Packaging as a NuGet Package
When packaged as a NuGet package, we want our source generator to run at compile time only, and not to become a deployment dependency of the project that it is deployed in. I followed the official recipe to do this:
<PropertyGroup>
<GeneratePackageOnBuild>true</GeneratePackageOnBuild>
<!-- The generator lib is used only at compile time, clients do not need it at run time as it
contains nothing they use. This stops NuGet from packing anything from this project, so we
will include dependencies manually below. -->
<IncludeBuildOutput>false</IncludeBuildOutput>
<!-- Change the default output folder for the build -->
<BuildOutputTargetFolder>analyzers</BuildOutputTargetFolder>
</PropertyGroup>
Now that everything is being packed into an ‘analyzers’ folder, you will start getting this warning from NuGet.

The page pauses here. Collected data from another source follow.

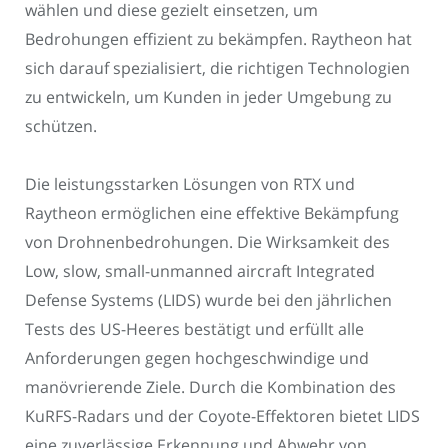
wählen und diese gezielt einsetzen, um
Bedrohungen effizient zu bekämpfen. Raytheon hat
sich darauf spezialisiert, die richtigen Technologien
zu entwickeln, um Kunden in jeder Umgebung zu
schützen.
Die leistungsstarken Lösungen von RTX und
Raytheon ermöglichen eine effektive Bekämpfung
von Drohnenbedrohungen. Die Wirksamkeit des
Low, slow, small-unmanned aircraft Integrated
Defense Systems (LIDS) wurde bei den jährlichen
Tests des US-Heeres bestätigt und erfüllt alle
Anforderungen gegen hochgeschwindige und
manövrierende Ziele. Durch die Kombination des
KuRFS-Radars und der Coyote-Effektoren bietet LIDS
eine zuverlässige Erkennung und Abwehr von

warning NU5128: Some target frameworks declared in the dependencies group of the nuspec and the lib/ref folder do not have exact matches in the other location. Consult the list of actions below:
warning NU5128: - Add lib or ref assemblies for the netstandard2.0 target framework
You can suppress this in the project file:
<PropertyGroup>
<NoWarn>NU5128</NoWarn>
</PropertyGroup>
We have to ensure that the NuGet package includes the dependencies that we used while
writing it. If we don’t do this users of the NuGet will get a runtime error along the lines
of ‘cannot find file or assembly…'. For our OracleUdtClassGenerator
, it’s just Sprache:
<ItemGroup>
<!-- Generator dependencies -->
<PackageReference Include="Sprache" Version="2.3.1" PrivateAssets="all" GeneratePathProperty="true" />
</ItemGroup>
<ItemGroup>
<!-- Package the generator in the analyzer directory of the nuget package -->
<None Include="$(OutputPath)\$(AssemblyName).dll" Pack="true" PackagePath="analyzers/dotnet/cs" Visible="false" />
<!-- Package the our dependencies alongside the generator assembly -->
<None Include="$(PkgSprache)\lib\netstandard2.0\Sprache*.dll" Pack="true" PackagePath="analyzers/dotnet/cs" Visible="false" />
</ItemGroup>
Notice how everything is packaged into the ‘analyzers’ folder, you can examine the final folder structure using the NuGet Package Explorer:
The package should have no dependencies:
And that completes the NuGet package.
One last thought: I found it easier to test the generator as as a NuGet package within my solution, rather than adding a Project Reference. As we have seen, there are significant complexities in creating the NuGet package and using a Project Reference doesn’t exercise those scenarios at all.